* **PAGE TEXT**:
--- START ---
It would be hard to blame someone who woke up on Saturday morning — seeing the news that the United States had invaded Venezuela and deposed its dictatorial ruler — and thought they were still dreaming.
A pinch and a cup of coffee later, reality set in. But the questions remain.
So, what does this mean politically, and what should Americans think about what happened?
Here are some takeaways as the dust settles in Caracas:
1. It was a bold and surprising move for a president who campaigned against American intervention.
Donald Trump, the “America First” candidate and president, ended up proving quite hawkish. In less than 12 months in office, in his second term, he carried out strikes in seven countries — Iran, Nigeria, Yemen, Iraq, Syria, Somalia, and this weekend oversaw a daring nighttime operation in Venezuela. U.S. forces captured the country’s president, Nicolás Maduro, and his wife, sending them to New York to be tried for drug trafficking.
Calling the action surprising and revealing does not do it justice, especially considering that Trump built his political career in opposition to the neoconservatives’ “endless wars” and nation-building in countries like Iraq and Afghanistan.
On Saturday, Trump said the United States would “run” the country until they found a suitable leader.
“Well, we’ll run it with a group,” Trump said, “and we’ll make sure it’s run properly.”
He noted that “the people right behind me” would run it. That included Secretary of State Marco Rubio and Secretary of Defense Pete Hegseth.
Rubio, on Sunday, tried to downplay it, describing what the U.S. is doing as a “quarantine,” intended to influence “policy”.
--- END ---
[Saved entries]
--- START ---
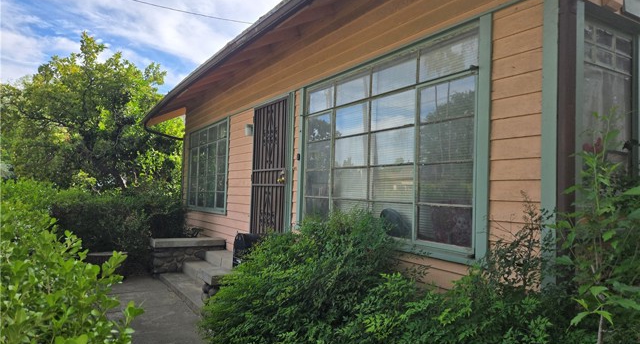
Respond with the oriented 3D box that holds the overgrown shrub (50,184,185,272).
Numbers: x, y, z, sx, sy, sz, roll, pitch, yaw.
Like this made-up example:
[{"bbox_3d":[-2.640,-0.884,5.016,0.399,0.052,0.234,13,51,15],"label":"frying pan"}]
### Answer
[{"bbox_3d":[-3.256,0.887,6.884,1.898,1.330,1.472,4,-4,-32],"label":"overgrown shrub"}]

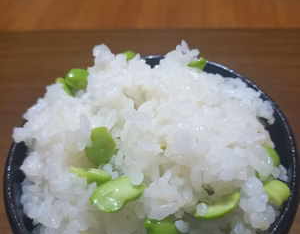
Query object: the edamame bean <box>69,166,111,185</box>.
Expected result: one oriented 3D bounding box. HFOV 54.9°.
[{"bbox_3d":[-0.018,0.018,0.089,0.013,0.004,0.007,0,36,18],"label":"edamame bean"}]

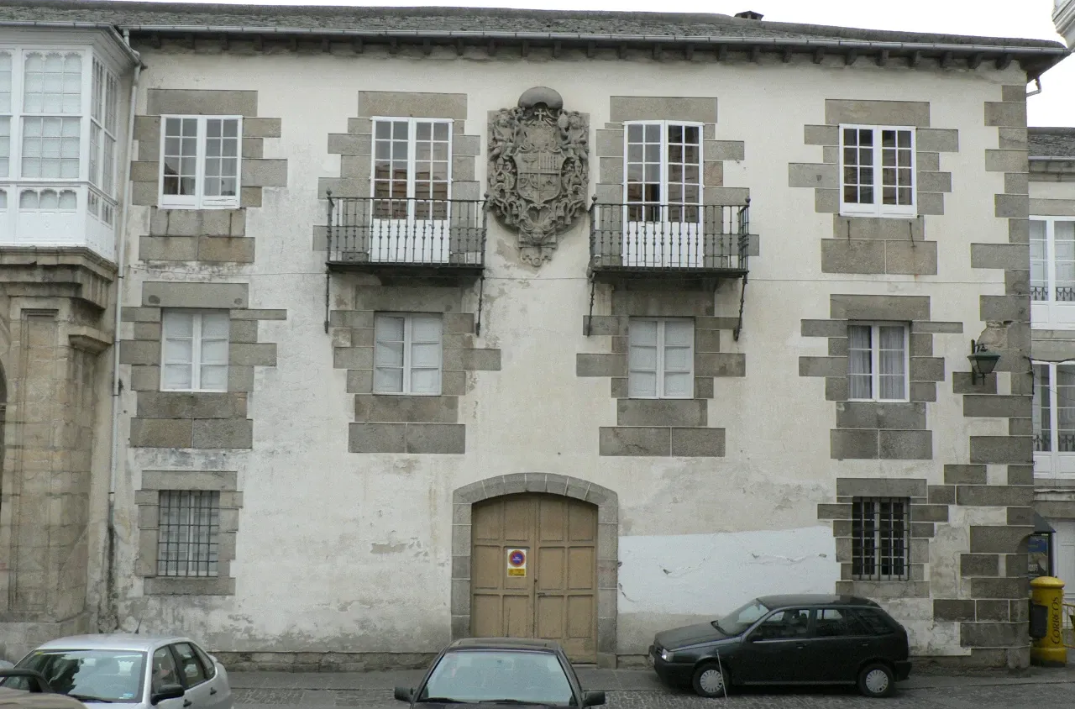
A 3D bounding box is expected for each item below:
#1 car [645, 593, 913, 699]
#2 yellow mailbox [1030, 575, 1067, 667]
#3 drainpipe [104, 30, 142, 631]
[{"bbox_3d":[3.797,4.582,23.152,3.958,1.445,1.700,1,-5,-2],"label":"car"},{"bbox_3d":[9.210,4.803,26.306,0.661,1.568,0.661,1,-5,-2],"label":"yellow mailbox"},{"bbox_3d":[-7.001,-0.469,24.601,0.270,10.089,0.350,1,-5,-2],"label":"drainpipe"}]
--- END ---
--- START ---
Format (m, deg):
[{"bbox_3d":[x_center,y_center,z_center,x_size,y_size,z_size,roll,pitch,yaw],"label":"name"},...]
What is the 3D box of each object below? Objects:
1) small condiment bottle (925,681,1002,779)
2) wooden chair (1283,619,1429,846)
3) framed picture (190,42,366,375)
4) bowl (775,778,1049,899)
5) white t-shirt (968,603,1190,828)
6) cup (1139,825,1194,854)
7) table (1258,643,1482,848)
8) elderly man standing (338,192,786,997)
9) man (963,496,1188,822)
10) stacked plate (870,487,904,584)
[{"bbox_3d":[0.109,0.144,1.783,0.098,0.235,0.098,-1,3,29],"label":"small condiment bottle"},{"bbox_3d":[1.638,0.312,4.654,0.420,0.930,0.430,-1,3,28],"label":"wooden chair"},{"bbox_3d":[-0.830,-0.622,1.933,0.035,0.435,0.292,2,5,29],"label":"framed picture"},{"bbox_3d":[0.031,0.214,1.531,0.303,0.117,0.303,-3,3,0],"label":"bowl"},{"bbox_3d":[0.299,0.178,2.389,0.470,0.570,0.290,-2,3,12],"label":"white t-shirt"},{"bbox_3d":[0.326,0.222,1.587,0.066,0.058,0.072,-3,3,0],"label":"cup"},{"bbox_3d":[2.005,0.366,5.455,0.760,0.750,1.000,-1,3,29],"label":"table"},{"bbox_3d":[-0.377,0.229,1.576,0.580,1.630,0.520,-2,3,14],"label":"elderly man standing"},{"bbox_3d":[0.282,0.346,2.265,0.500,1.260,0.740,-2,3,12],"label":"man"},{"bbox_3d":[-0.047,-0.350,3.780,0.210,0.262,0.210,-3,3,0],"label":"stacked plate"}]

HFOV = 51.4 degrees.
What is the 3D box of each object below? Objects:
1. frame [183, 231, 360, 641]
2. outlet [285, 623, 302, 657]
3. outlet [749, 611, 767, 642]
--- END ---
* **TASKS TO COMPLETE**:
a) Answer these questions from the article on Venezuela:
(i) In how many countries did Trump carry out strikes in less than 12 months of his second term?
(ii) Where were Nicolás Maduro and his wife sent, and for what purpose?
(iii) What word did Rubio use on Sunday to describe what the U.S. is doing?
b) Please carry on the article on Venezuela from the point where it stops.
The data above are separate material from the article on Venezuela.

* **ANSWER SET**:
a)
(i) Seven.
(ii) To New York, to be tried for drug trafficking.
(iii) "Quarantine."

b)
2. Just like in Iraq, there were varying justifications for removing Maduro.
When the United States was about to commit to toppling Saddam Hussein in Iraq more than 20 years ago, the Bush administration presented different arguments and justifications for the intervention, which seemed to shift like the sands of the Middle East.
Was it because Hussein was funding the kinds of terrorists responsible for the 9/11 attacks? Was it the removal of a dictator who did not align with American values? Was it creating a democracy that could serve as a model for the rest of the Middle East? Or was it the fact that Hussein possessed weapons of mass destruction that could not be allowed, at the risk of resulting in a “mushroom cloud,” as then-President George W. Bush warned in 2002?
In the case of Maduro, is it a regime change because of a dictator who, again, does not align with American values, the fight against drug trafficking, control of oil, or a combination of all these factors? Each of these arguments has been used at some point to justify the Trump administration’s aggressive stance.
During Saturday’s press conference, Trump emphasized oil as the main motivation. He said American oil companies would enter the country and modernize oil production and refining. He said the companies would invest billions and “use that money in Venezuela.” He also said the “biggest beneficiaries would be the Venezuelan people” and Venezuelan expatriates in the U.S. It’s not clear how that would be managed.
Trump has a long history of saying the United States should “take the oil”.
“You’re not stealing anything,” Trump said about taking Iraq’s oil in a 2011 ABC interview. “We’re reimbursing ourselves.”
Fast-forward to 2023, when Trump was already out of office, he spoke about Venezuela.
“We’re buying oil from Venezuela,” Trump said during an event in North Carolina. “When I left, Venezuela was about to collapse. We would have taken control. We would have gotten all that oil. It would have been right there, next door. But now we’re buying oil from Venezuela, so we’re enriching a dictator. Can you believe it? Nobody can believe it.”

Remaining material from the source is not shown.